══ Records

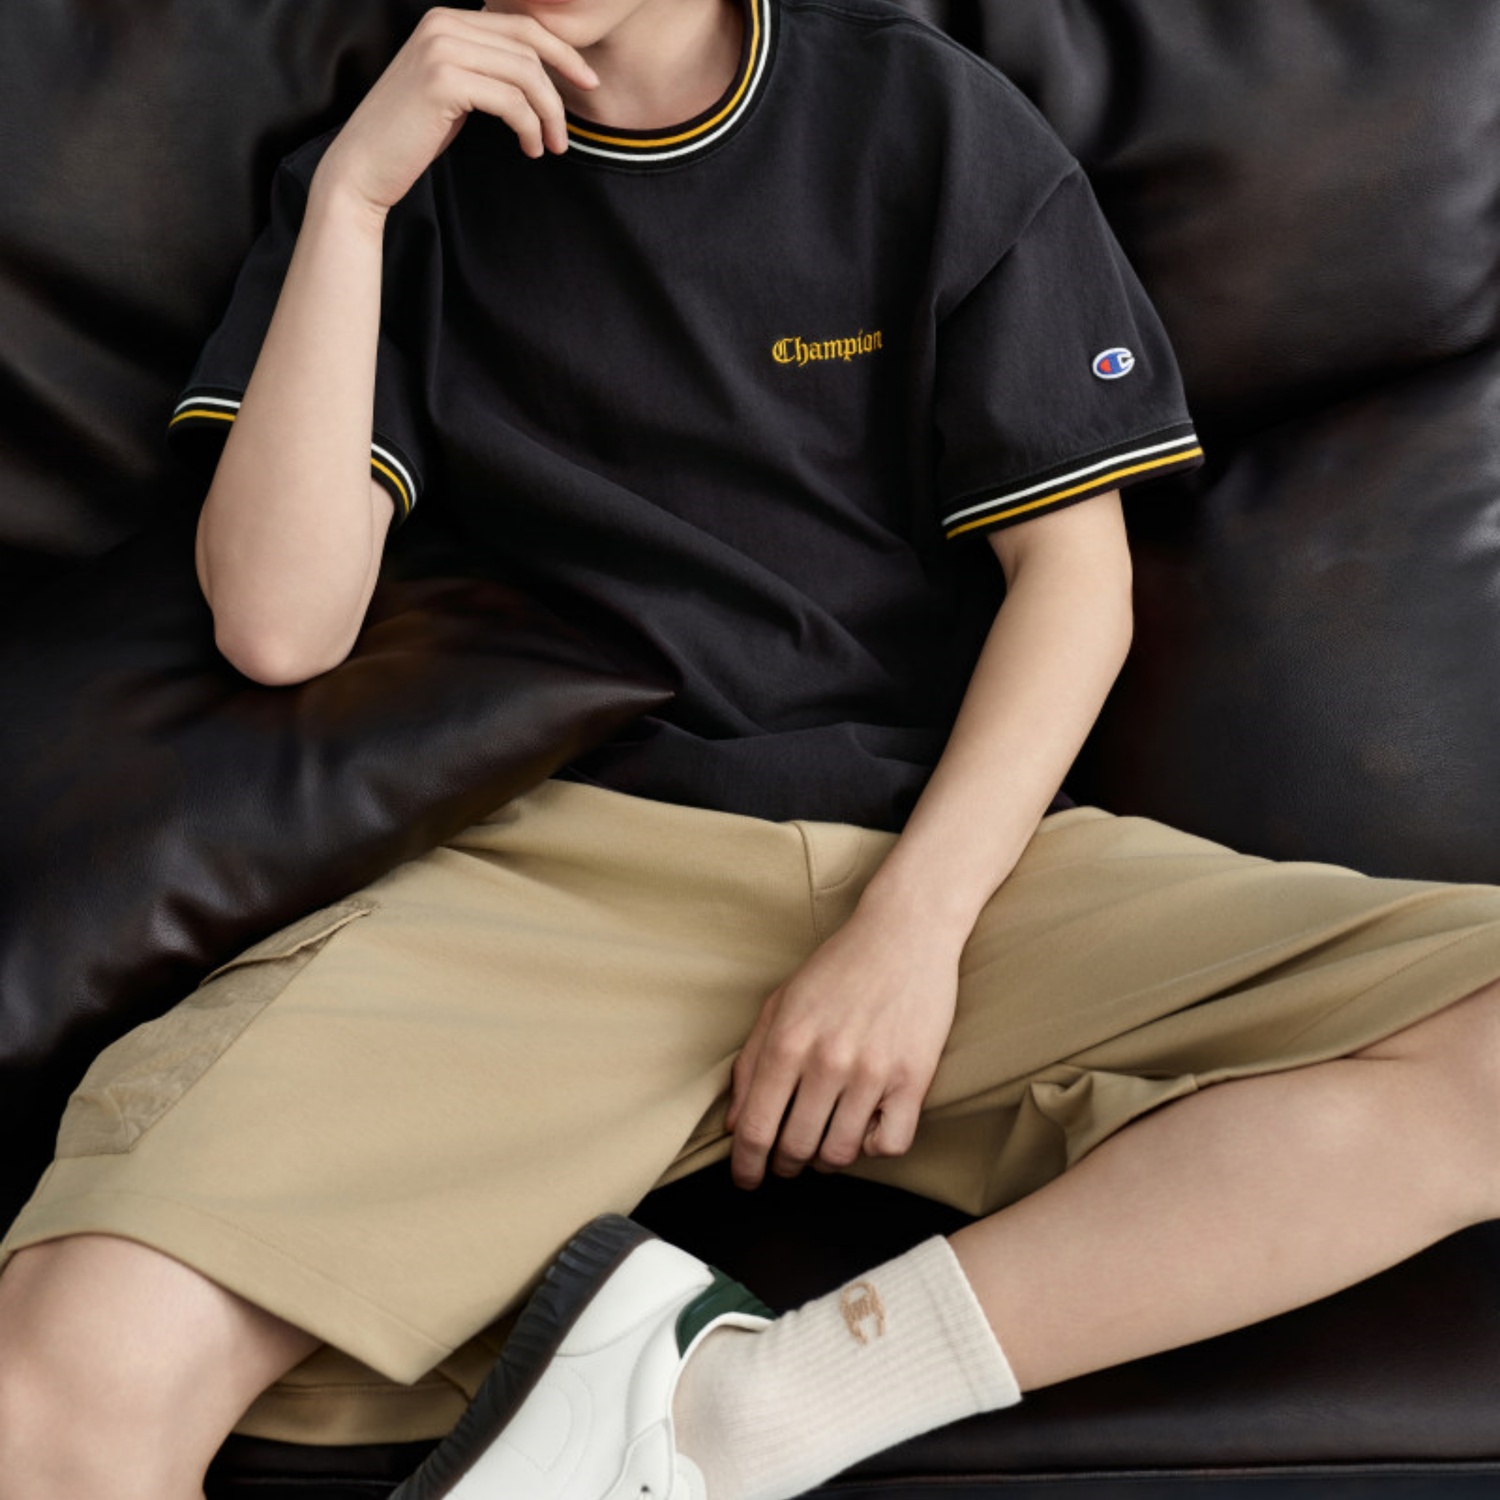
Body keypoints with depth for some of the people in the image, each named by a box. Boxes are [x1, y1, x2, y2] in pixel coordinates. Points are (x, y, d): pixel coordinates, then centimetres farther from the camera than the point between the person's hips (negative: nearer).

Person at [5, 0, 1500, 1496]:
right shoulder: (411, 170, 11)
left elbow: (1071, 564, 5)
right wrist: (353, 193, -6)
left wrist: (916, 922, -8)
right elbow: (280, 625, 0)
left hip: (950, 838, 3)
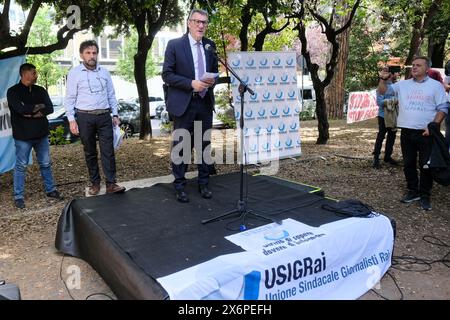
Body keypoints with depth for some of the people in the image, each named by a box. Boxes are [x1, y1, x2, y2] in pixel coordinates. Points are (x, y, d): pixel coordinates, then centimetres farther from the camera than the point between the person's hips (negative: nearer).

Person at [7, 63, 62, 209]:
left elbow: (50, 108, -4)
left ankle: (51, 190, 25)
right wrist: (39, 106, -7)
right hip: (23, 136, -4)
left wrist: (32, 113, -16)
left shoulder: (40, 90, 8)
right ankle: (18, 196, 13)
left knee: (46, 164, 13)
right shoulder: (13, 91, -5)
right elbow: (21, 109, -21)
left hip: (41, 134, 4)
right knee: (21, 166, 4)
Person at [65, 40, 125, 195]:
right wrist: (71, 119, -7)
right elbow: (70, 99, 0)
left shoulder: (104, 72, 11)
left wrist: (115, 114, 8)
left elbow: (111, 95, 15)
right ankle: (95, 183, 17)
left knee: (108, 150, -4)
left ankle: (111, 184, -3)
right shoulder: (74, 73, 1)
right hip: (85, 117, -2)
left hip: (104, 116, 2)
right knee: (90, 152, 6)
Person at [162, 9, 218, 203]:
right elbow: (166, 74, -8)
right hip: (183, 104, -4)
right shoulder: (175, 45, -4)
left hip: (205, 103, 4)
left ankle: (203, 184, 23)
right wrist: (191, 83, -19)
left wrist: (213, 80, -5)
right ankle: (179, 186, 16)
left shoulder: (210, 46, 9)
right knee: (180, 146, 3)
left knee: (204, 144, 10)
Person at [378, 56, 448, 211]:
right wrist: (383, 79, -7)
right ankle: (413, 191, 25)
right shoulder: (403, 84, 10)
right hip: (407, 131, 4)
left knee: (426, 165, 1)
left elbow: (442, 108, -1)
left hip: (426, 132, -3)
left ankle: (425, 195, 14)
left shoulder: (436, 86, 1)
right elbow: (383, 91, 12)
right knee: (408, 163, 11)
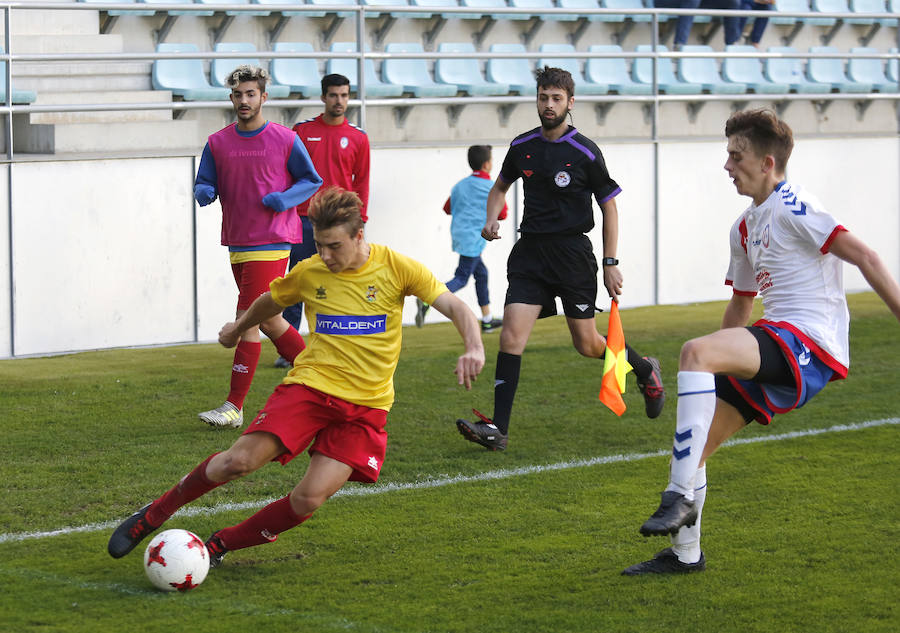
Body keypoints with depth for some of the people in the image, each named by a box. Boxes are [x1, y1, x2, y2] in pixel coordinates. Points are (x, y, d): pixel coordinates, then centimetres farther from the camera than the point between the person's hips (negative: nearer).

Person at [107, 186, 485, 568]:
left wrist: (473, 348, -26)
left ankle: (220, 545, 4)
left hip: (365, 405, -1)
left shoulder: (396, 268, -5)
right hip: (310, 384, 1)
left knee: (309, 499, -17)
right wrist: (238, 328, 41)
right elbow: (271, 301, 24)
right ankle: (152, 515, 1)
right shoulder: (309, 273, 2)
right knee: (240, 461, -20)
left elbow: (455, 307, -7)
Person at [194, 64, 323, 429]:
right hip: (236, 244, 6)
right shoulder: (218, 143, 7)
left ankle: (234, 406, -10)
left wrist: (284, 199, -13)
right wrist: (204, 192, -12)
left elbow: (312, 181, 4)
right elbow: (203, 183, 12)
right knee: (267, 320, 13)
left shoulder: (285, 140, -3)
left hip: (270, 244, -6)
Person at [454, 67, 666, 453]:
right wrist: (491, 219, 4)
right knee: (512, 334, -13)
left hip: (573, 253, -3)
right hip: (530, 251, 3)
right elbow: (501, 186, 23)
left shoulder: (585, 153, -7)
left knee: (587, 344, 6)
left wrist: (610, 263, -3)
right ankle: (498, 429, -14)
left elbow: (609, 206, 1)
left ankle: (646, 371, 36)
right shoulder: (522, 146, 5)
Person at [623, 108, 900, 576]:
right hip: (777, 353, 10)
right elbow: (740, 304, 33)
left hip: (808, 343, -10)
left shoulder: (792, 208, -7)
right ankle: (685, 553, 20)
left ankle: (680, 496, -34)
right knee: (693, 441, 6)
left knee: (695, 351, -32)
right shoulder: (746, 226, 22)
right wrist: (716, 369, 33)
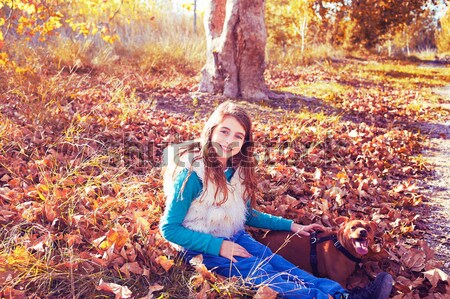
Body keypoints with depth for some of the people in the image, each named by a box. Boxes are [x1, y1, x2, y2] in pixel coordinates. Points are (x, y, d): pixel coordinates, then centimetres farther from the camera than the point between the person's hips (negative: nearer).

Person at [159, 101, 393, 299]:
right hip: (203, 248, -6)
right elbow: (170, 228, -16)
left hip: (236, 238, 6)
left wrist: (291, 225, 11)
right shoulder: (192, 174, -19)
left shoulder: (238, 170, 3)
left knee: (281, 265, -19)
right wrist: (218, 246, -22)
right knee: (265, 276, -26)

════

Problem: Return exactly what appears from the opening line of the material through the line with "left knee: (426, 165, 1)", apart from the pictures.

Result of this task:
Body keypoints with depth for some of the people in the image, each named by a box. Boxes are [x1, y1, x2, y2] in pixel coordinates. Points are (x, y, d): pixel coordinates, then centimetres farther from the camera than the point between the person's hips (negative: nearer).

Person at [5, 0, 1500, 1496]:
right shoulder: (411, 170, 11)
left elbow: (1071, 564, 5)
right wrist: (353, 193, -6)
left wrist: (916, 922, -8)
right elbow: (280, 625, 0)
left hip: (950, 838, 3)
Body keypoints with depth for some of the people in the image, each named by a box. Boxes are [x1, y1, x2, y2] in pixel coordinates. Points are (x, y, d): pixel coordinates, then centimetres farther from the camera than the point between the person's hips (negative: nearer).

Person at [7, 63, 62, 209]:
left elbow: (50, 108, -4)
left ankle: (51, 190, 25)
right wrist: (39, 106, -7)
right hip: (23, 136, -4)
left wrist: (32, 113, -16)
left shoulder: (40, 90, 8)
right ankle: (18, 196, 13)
left knee: (46, 164, 13)
right shoulder: (13, 91, -5)
right elbow: (21, 109, -21)
left hip: (41, 134, 4)
right knee: (21, 166, 4)
Person at [65, 40, 125, 195]:
right wrist: (71, 119, -7)
right elbow: (70, 99, 0)
left shoulder: (104, 72, 11)
left wrist: (115, 114, 8)
left elbow: (111, 95, 15)
right ankle: (95, 183, 17)
left knee: (108, 150, -4)
left ankle: (111, 184, -3)
right shoulder: (74, 73, 1)
right hip: (85, 117, -2)
left hip: (104, 116, 2)
right knee: (90, 152, 6)
Person at [162, 9, 218, 203]:
right elbow: (166, 74, -8)
right hip: (183, 104, -4)
right shoulder: (175, 45, -4)
left hip: (205, 103, 4)
left ankle: (203, 184, 23)
right wrist: (191, 83, -19)
left wrist: (213, 80, -5)
right ankle: (179, 186, 16)
left shoulder: (210, 46, 9)
right knee: (180, 146, 3)
left knee: (204, 144, 10)
Person at [378, 56, 448, 211]:
right wrist: (383, 79, -7)
right ankle: (413, 191, 25)
right shoulder: (403, 84, 10)
right hip: (407, 131, 4)
left knee: (426, 165, 1)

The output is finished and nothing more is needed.